Limitations & Future Work¶
- The authors acknowledge poor performance on transparent moving objects (e.g., a glass being lifted by a person), which is fundamentally due to CUT3R's struggle to estimate reliable geometry for such scenes. Thus, the geometric quality of LaVR is capped by the LRM it relies on.
- The CUT3R conditioning mechanism incurs additional computational overhead (running an extra 4D LRM, an adapter, and processing longer concatenated sequences along the temporal dimension).
- Self-identified limitations: Training is conducted solely on the synthetic MultiCamVideo dataset, leaving generalization to real-world scenes not fully validated. Evaluation metrics like cycle consistency and VBench serve as indirect proxies; since generative tasks lack a single ground truth, conducting rigorous geometric comparisons remains difficult (as also acknowledged by the authors). The effectiveness of latent-state conditioning is tightly bound to the chosen LRM, and while transitioning to a stronger 4D LRM should yield direct benefits, this has not been experimentally tested.

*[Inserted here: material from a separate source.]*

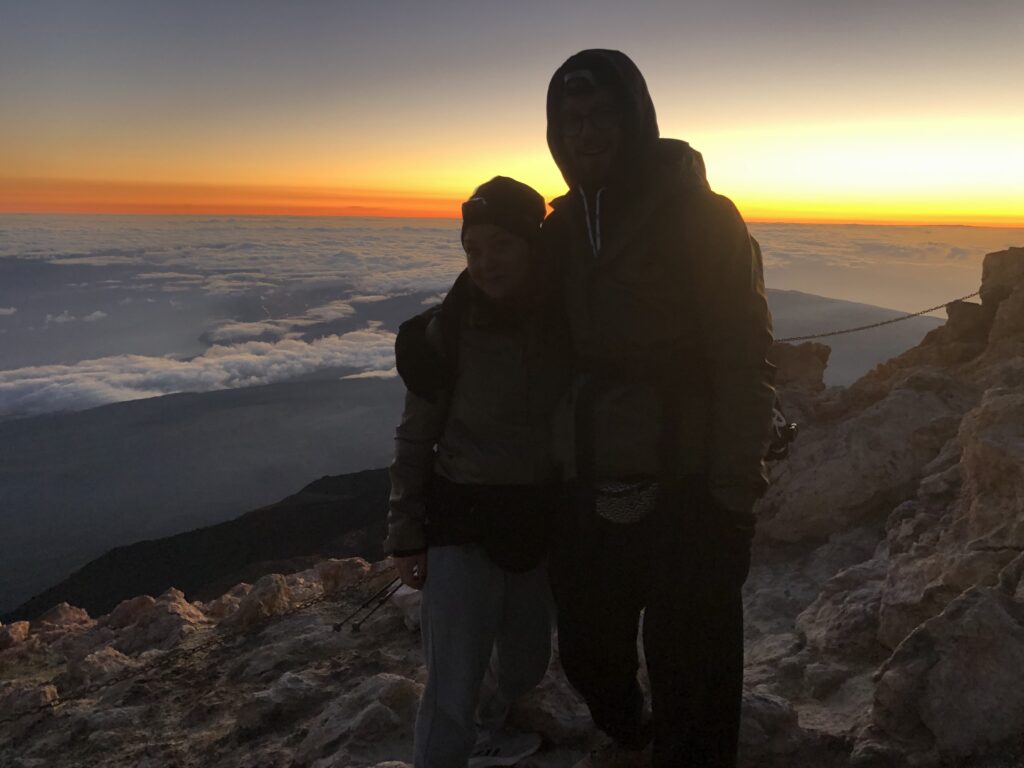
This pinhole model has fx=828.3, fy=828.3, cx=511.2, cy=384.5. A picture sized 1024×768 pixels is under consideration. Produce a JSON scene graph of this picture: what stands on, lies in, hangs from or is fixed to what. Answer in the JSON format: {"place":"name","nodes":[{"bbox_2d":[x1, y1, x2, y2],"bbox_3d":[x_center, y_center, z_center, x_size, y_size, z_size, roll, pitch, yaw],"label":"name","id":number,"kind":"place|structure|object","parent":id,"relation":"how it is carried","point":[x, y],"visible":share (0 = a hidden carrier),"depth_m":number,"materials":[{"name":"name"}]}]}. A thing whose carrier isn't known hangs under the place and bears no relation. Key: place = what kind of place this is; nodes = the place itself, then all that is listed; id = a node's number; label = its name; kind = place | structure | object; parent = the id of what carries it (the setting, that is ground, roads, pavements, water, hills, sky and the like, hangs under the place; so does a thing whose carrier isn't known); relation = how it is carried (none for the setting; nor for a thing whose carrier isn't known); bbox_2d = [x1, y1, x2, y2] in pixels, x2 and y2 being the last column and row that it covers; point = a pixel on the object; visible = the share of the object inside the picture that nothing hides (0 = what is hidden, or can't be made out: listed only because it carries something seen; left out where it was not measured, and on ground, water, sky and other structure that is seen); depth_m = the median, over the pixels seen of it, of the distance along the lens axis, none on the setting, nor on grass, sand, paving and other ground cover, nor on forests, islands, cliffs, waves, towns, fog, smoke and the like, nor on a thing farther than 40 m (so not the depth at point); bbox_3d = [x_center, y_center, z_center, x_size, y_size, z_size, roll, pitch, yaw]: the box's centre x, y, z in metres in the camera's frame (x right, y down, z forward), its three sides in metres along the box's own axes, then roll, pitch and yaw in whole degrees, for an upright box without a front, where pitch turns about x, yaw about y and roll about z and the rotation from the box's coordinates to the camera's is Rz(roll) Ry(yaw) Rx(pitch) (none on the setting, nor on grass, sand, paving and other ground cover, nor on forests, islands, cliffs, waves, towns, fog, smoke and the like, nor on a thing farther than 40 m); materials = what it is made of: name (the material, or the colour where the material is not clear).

- Future directions: Replacing CUT3R with a 4D LRM that is more robust to transparent/reflective objects, or applying uncertainty weighting to the latent states to give the diffusion prior higher corrective weight in regions where the LRM is uncertain.
Related Work & Insights¶
- vs. TrajectoryCrafter / Gen3C (point-cloud-conditioned): These models reconstruct point clouds and render them from target views as conditions. Although geometrically rigid, they are hindered by depth errors, holes, and intrinsic camera ambiguities, resulting in distorted outputs. LaVR utilizes continuous latent states as soft conditions; it preserves geometric information while allowing correction by the prior, achieving a win-win in both quality and consistency with a fraction of the parameter count.
- vs. ReCamMaster (unconditional): It takes only the input video and target trajectories, relying entirely on the diffusion prior. Although flexible, it lacks spatial awareness and hallucinates content under large viewpoints. At the same 1.3B parameter scale, LaVR integrates latent-state geometric conditioning, yielding significantly better pre- and post-occluding consistency and trajectory-following accuracy.
- vs. DUST3R / CUT3R (4D LRMs): These constitute "upstream" works for LaVR. LaVR does not compete with them; instead, it reuses their latent states as geometric priors, presenting a bridging paradigm for "reconstruction model \(\rightarrow\) generative model conditioning."
Rating¶
- Novelty: ⭐⭐⭐⭐⭐ "Using 4D LRM latent states instead of decoded outputs as soft geometric conditions" is a clean and insightful new perspective.
- Experimental Thoroughness: ⭐⭐⭐⭐ Evaluation is conducted across three baseline categories and multiple dimensions (consistency/pose/VBench). However, the ablation studies only evaluate pose, lacking ablations on the adapter design.
- Writing Quality: ⭐⭐⭐⭐⭐ The dichotomy of soft/hard conditioning is clearly explained, with smooth motivation derivation.
- Value: ⭐⭐⭐⭐ Punching above its weight with a transferable paradigm, though restricted by its reliance on synthetic training data and the upper bound of the upstream LRM.